(Raw data begins)

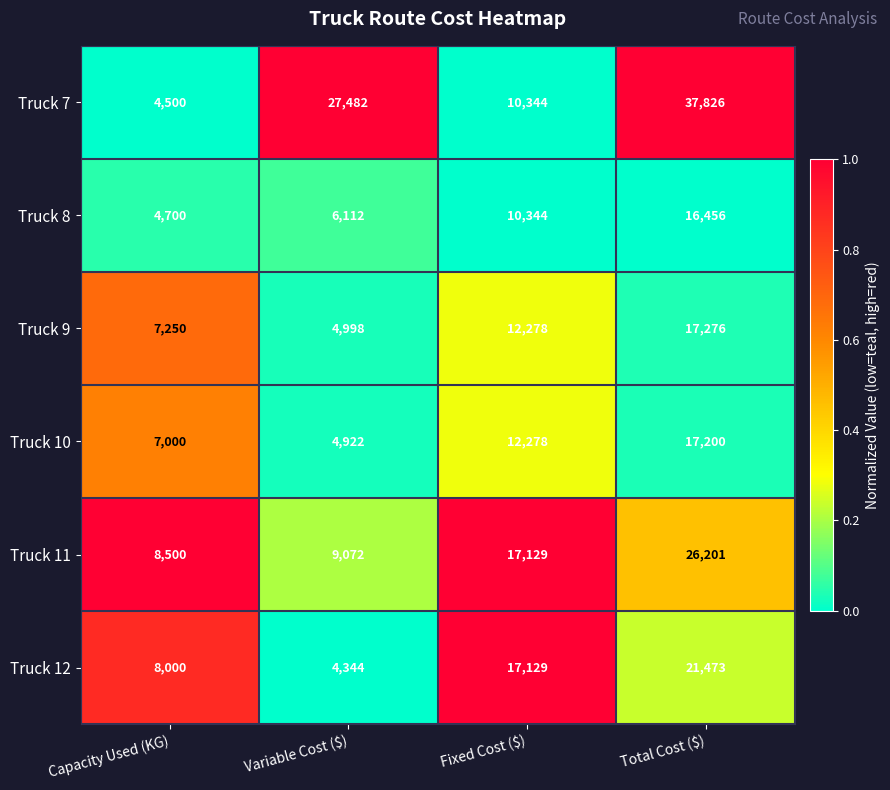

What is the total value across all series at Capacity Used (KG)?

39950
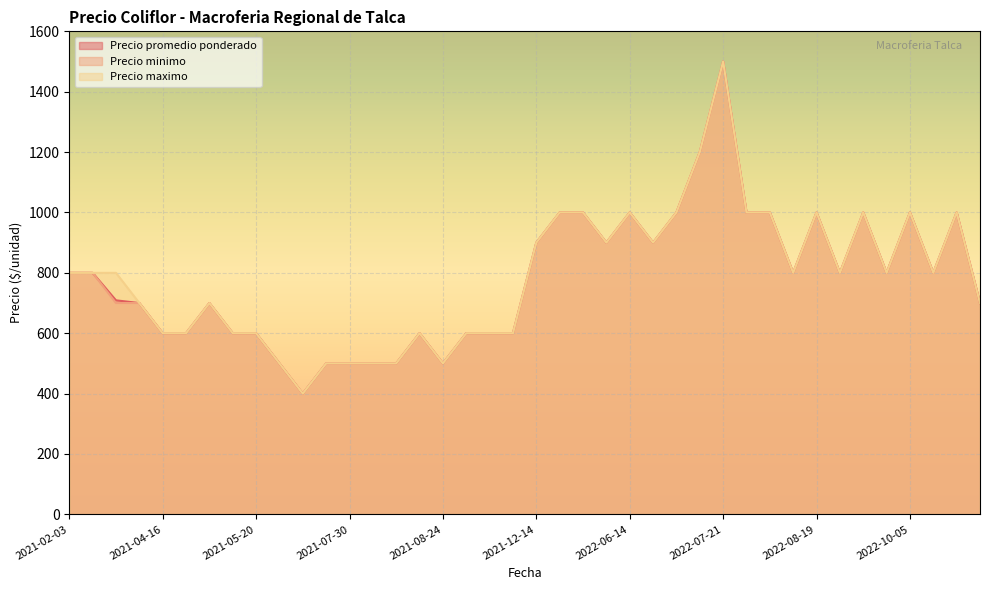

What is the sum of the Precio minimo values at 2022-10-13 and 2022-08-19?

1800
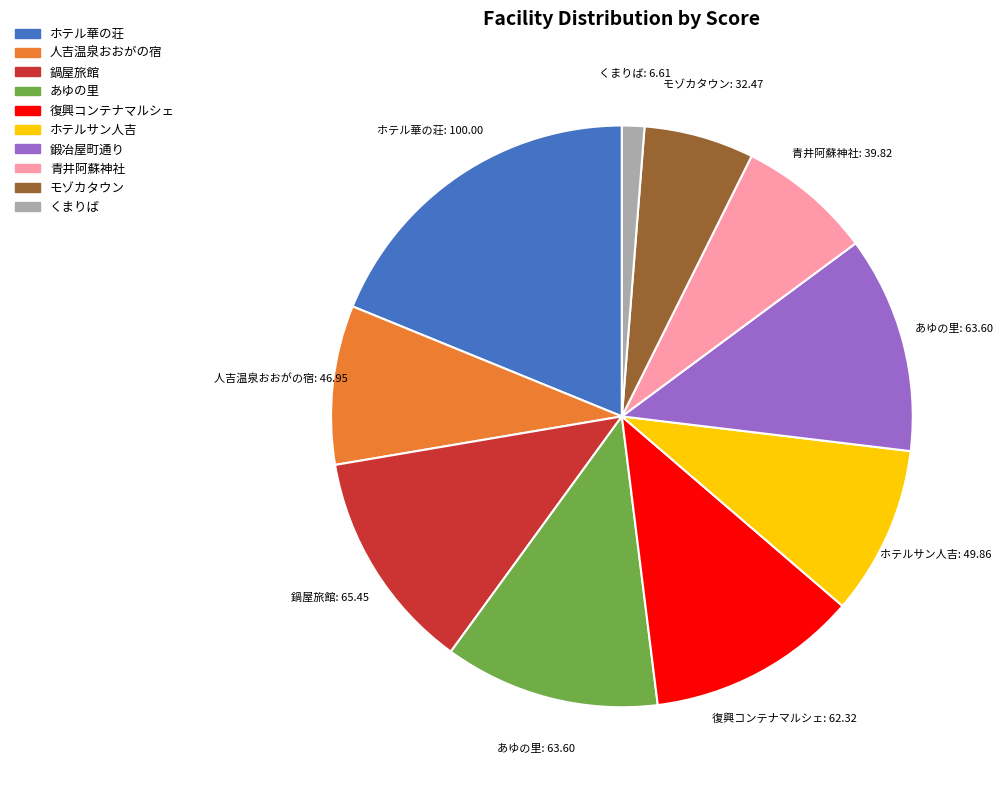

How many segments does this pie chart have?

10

(Raw data ends)

Locate every line in the records that contains the word "What" and copy each such line in full.

Finished exercise:
What is the total value across all series at Capacity Used (KG)?
What is the sum of the Precio minimo values at 2022-10-13 and 2022-08-19?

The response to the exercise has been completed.